Мне не нужны были многословные объяснения, я понимала его положение, поэтому была вполне довольна, узнав о его шварцвальдском уединении. Меня очень обрадовало, что перед своей поездкой на североморский курорт он планировал заехать к Лу Андреас-Саломе, о которой так часто мне рассказывал и которая, как я знала, оказывала на него глубокое и благотворное влияние. Я получила его изумительные переводы сонетов Луизы Лабе, а потом он написал мне о моих итальянских переводах. Это письмо принадлежит к ценнейшему, что есть у меня.

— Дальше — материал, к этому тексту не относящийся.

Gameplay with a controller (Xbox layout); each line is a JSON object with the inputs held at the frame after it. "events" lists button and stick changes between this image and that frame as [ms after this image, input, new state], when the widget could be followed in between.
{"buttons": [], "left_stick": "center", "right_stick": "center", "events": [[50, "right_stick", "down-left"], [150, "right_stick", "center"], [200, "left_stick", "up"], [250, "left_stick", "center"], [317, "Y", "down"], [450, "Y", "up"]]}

В августе мы хотели встретиться в Берлине; у него снова многое накопилось на сердце, прежде всего ему хотелось показать мне голову Аменофиса в Египетском музее. Поблагодарив его за два стихотворения, которые он вписал в мою маленькую книжицу, я отважилась спросить об элегиях. Снова вижу его безутешный взгляд: «Элегии? Ах, княгиня, эти элегии!..» Во всем его существе чувствовалось отчаяние, которого я до тех пор в нем не знала. – Мы нанесли визит фараону. Правда, перед картиной Сезанна я не смогла вполне разделить восхищение Рильке, не знавшее предела. Тайный советник Боде провел нас несколько раз по музею кайзера Фридриха. И все же тихие вечера в отеле были самыми прекрасными. Рильке хотелось о столь многом мне рассказать, столь многое изъяснить: Испания, Париж, Марта… Однако главную интонацию определяло разочарование: он надеялся, что в Толедо ему снова прозвучит Божий голос; но Бог промолчал.
А еще один мучительный опыт он извлек из пребывания в Париже. Он знал, что может положиться на мою сердечную дружбу, и откровенно поведал о той глубокой сердечной ране, которая так горько его мучила. На любовь, на ту большую любовь, которой он так восхищался в других, он считал себя неспособным, неспособным когда-либо по-настоящему ее пережить. Мгновение радости, воодушевление, восторг, страстное желание, а потом – полное разочарование, отвращение и бегство.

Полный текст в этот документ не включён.